[Records from a collection]
###
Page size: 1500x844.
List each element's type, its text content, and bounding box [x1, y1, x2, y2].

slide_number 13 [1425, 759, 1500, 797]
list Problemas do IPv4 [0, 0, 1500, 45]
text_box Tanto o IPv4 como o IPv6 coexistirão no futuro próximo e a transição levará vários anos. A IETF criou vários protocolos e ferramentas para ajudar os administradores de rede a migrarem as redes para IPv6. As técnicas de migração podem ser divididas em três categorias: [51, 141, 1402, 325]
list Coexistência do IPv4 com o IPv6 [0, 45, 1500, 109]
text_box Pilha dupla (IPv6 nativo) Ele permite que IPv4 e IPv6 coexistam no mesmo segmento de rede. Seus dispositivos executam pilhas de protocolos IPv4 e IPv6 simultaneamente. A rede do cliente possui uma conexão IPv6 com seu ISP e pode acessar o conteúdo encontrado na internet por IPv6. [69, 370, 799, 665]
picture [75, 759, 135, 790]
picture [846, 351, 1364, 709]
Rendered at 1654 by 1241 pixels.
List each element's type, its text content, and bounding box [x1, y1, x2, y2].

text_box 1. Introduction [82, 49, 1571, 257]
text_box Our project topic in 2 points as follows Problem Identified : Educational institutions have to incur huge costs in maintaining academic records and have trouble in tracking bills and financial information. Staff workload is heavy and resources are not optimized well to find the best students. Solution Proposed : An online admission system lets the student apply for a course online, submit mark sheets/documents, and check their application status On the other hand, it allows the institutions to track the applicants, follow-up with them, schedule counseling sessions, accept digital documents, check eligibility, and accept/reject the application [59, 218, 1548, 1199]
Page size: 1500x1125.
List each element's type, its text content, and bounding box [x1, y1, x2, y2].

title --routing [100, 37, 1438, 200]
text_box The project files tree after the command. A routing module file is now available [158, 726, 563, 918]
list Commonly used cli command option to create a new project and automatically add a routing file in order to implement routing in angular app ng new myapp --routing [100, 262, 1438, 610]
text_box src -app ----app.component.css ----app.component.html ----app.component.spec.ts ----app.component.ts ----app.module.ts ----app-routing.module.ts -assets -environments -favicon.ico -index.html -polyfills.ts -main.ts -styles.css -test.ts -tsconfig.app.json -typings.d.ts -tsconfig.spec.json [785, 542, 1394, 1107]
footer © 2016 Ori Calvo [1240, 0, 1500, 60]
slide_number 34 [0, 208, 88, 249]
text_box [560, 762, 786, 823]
###
◆ What the task asks: In the records above, how many lines hold the string "Page"? Respond with that number only.

◆ Result of the exercise: 2